= Richard Cork =

British art historian, editor, critic, broadcaster and exhibition curator

Richard Cork (born 25 March 1947) is a British art historian, editor, critic, broadcaster and exhibition curator. He has been an art critic for the Evening Standard, The Listener, The Times and the New Statesman. Cork was also editor for Studio International. He is a past Turner Prize judge.

==Early life==
Richard Cork was educated at Kingswood School, Bath (1960-1964). He read art history at Trinity Hall, Cambridge, and was awarded his doctorate in 1978.

==Career==
Cork was Slade Professor of Fine Art at Cambridge from 1980 to 1990, and the Henry Moore Senior Fellow at the Courtauld Institute of Art in London from 1992 to 1995. He then served as Chair of the Visual Arts Panel at the Arts Council of England until 1998. Committees he has sat on have included that of the Hayward Gallery, the British Council's Visual Art Committee and the advisory council for the Paul Mellon Centre for Studies in British Art. He has also been on the panel of judges for the Turner Prize and other major art prizes. In 1995 he was a selector for the British Art Show.

Cork's broadcasting work includes reviews of art exhibitions for BBC Radio 4's Front Row, Night Waves on Radio 3 and The Green Room on Radio 2. He also regularly appears on the BBC Two art series The Private Life of a Masterpiece.

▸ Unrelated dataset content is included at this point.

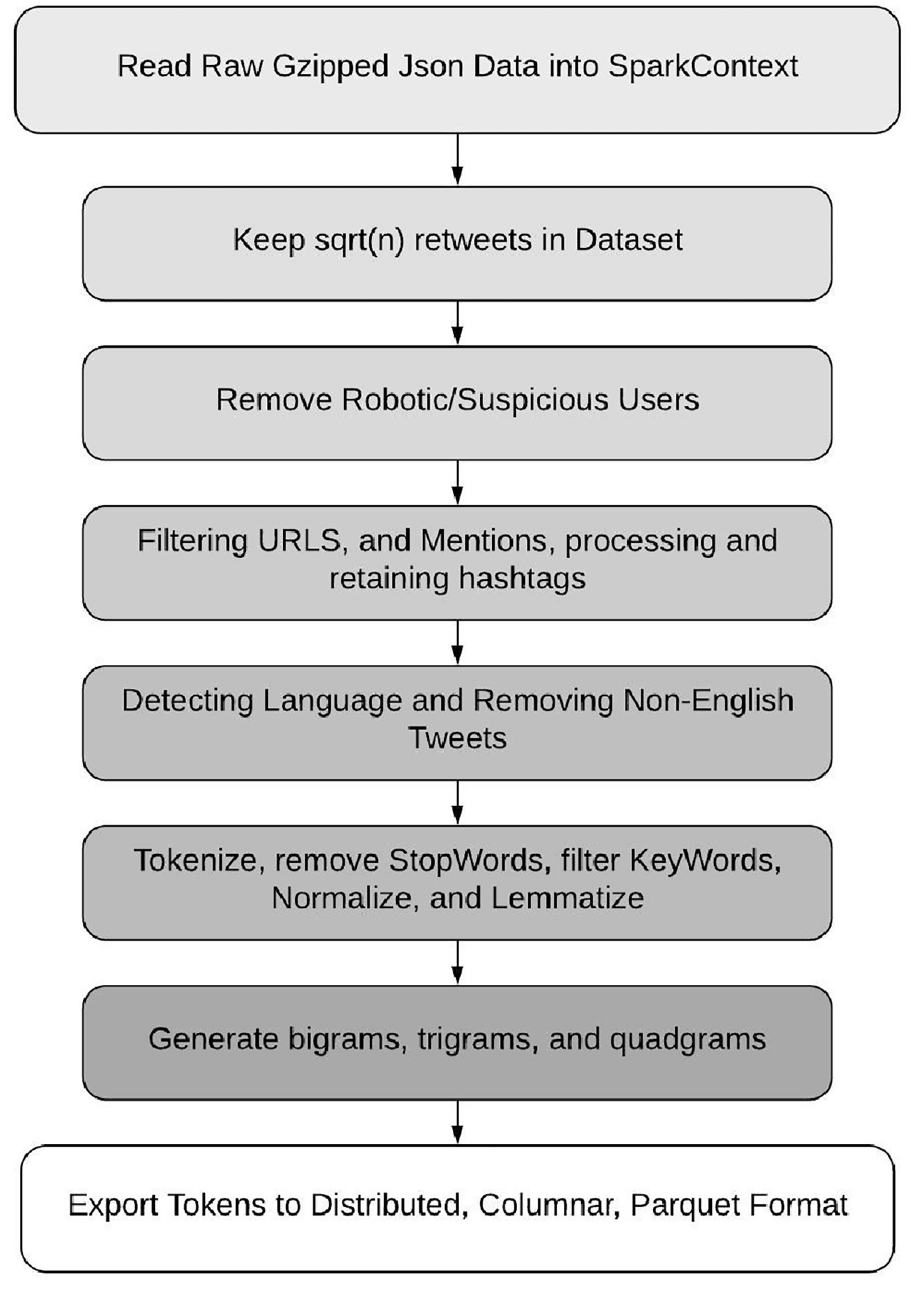
Fig 1. Dataset preprocessing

He has curated exhibitions at the Royal Academy, Tate, Serpentine Gallery, and Hayward galleries in London and, elsewhere in Europe, in Paris, Brussels and Berlin. In Cork's 1978 exhibition, "Art for Whom" at the Serpentine Gallery, "all the work exhibited the idea of community and group experience-a principal of social integration..." (Gablik 12). Cork has a specialist interest in the Vorticist movement and his book on them was for some time the standard text on the movement. In 1995 Cork was given a National Art Collections Fund Award for his international exhibition Art and the First World War, held in London and Berlin. He is currently a Syndic of the Fitzwilliam Museum, Cambridge.

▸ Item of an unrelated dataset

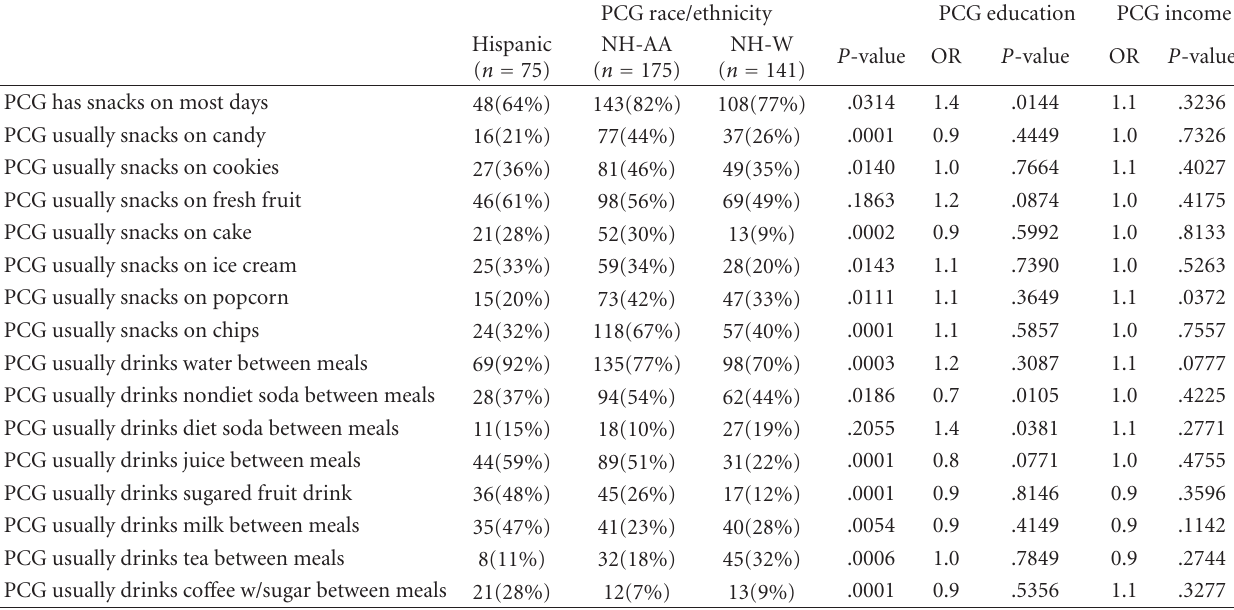
Table 4: Relationships of race/ethnicity, education, and income with questionnaire responses for snacking and drinking habits of the primary caregiver (PCG). Analyses were performed for each questionnaire item (items 80 through 82—see the appendix for questionnaire) using multivariable logistic regression models with race/ethnicity, income, and education as predictors. Race/ethnicity P -values are for the overall test of any di ff erence among the three groups. N (%) for Race/Ethnicity, Odds Ratio (OR) for education and income. NH-AA = Non-Hispanic African-American, NH-W = Non-Hispanic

During late modernism, Cork opposed the practice of intellectual elitism derived from formalist abstraction. (Gablik 12) The late critic Peter Fuller (editor of Modern Painters) invented the term 'Corkballs' to describe his form of art criticism. Louisa Buck said Cork was among the "rare species" who search out the latest developments in contemporary art, in contrast to the conventional outlook of many of his colleagues, who "still feel that art should know its place, which is firmly on a plinth or in a frame." She described his dismissal from the Evening Standard (where he was art critic 1969-84): "on a black day for contemporary art, he was succeeded by the fulminating Brian Sewell."

In 2012, Cork wrote "The Healing Presence of Art", an illustrated history of Western art in hospitals. Cork is a patron of Paintings in Hospitals, a charity that provides art for health and social care in England, Wales and Northern Ireland.

==Sources==
- Gablik, Suzi. Has Modernism Failed. Thames & Hudson, 1985.